In collaboration with the International State Crime Initiative (ISCI) at QMUL we organised two workshops for graduate students and researchers exploring the challenges of Citizen Journalism. The workshops, which were held at QMUL on 22 February and Cambridge on 7 March explored case studies from Burma, Egypt and Syria with researchers and human rights activists.
Through the sourcing of online information and hands-on engagement with data relating to the case studies, workshop participants were able to better understand “crowd-powered” evidence gathering practices as well as some of the challenges confronting citizen journalists. Participants investigated how search-engine driven online research obscured as well as revealed information, and discussed the relationship between repressive regimes’ efforts to police mainstream or traditional journalism interacts with citizen journalism. We explored the challenges of triangulating sources from eyewitnesses with online information, and the difficulties that human rights activists face in countries such as Burma where relatively low levels of internet use and lack of access by the media to communities threatened by state violence.

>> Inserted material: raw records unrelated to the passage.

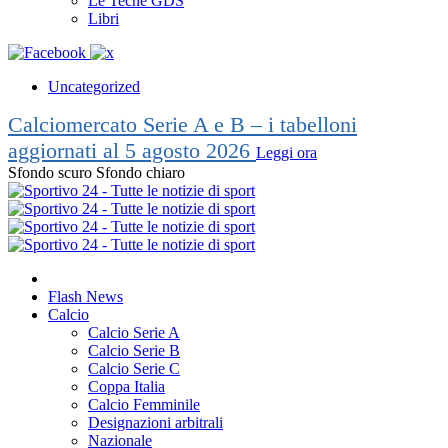
Le Teche GDS
Libri
Uncategorized
Calciomercato Serie A e B – i tabelloni
aggiornati al 5 agosto 2026
Leggi ora
Sfondo scuro
Sfondo chiaro
Flash News
Calcio
Calcio Serie A
Calcio Serie B
Calcio Serie C
Coppa Italia
Calcio Femminile
Designazioni arbitrali
Nazionale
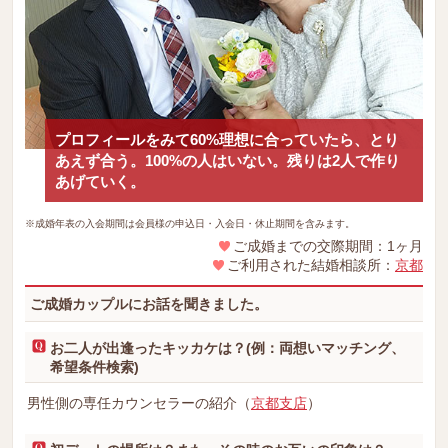
プロフィールをみて60%理想に合っていたら、とり
あえず合う。100%の人はいない。残りは2人で作り
あげていく。
※成婚年表の入会期間は会員様の申込日・入会日・休止期間を含みます。
ご成婚までの交際期間：1ヶ月
ご利用された結婚相談所：
京都
ご成婚カップルにお話を聞きました。
お二人が出逢ったキッカケは？(例：両想いマッチング、
希望条件検索)
男性側の専任カウンセラーの紹介（
京都支店
）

We found a different set of problems in relation to the tasks for the practical element of our Egypt case study: arising out of the difficulties of verifying data on human rights violations in a context where a large volume of misinformation, rather than lack of information is one of the principal challenges. Participants worked in groups and individually to source online material for an infographic on violations of academic freedoms in Egypt and discussed their findings with the case study presenters.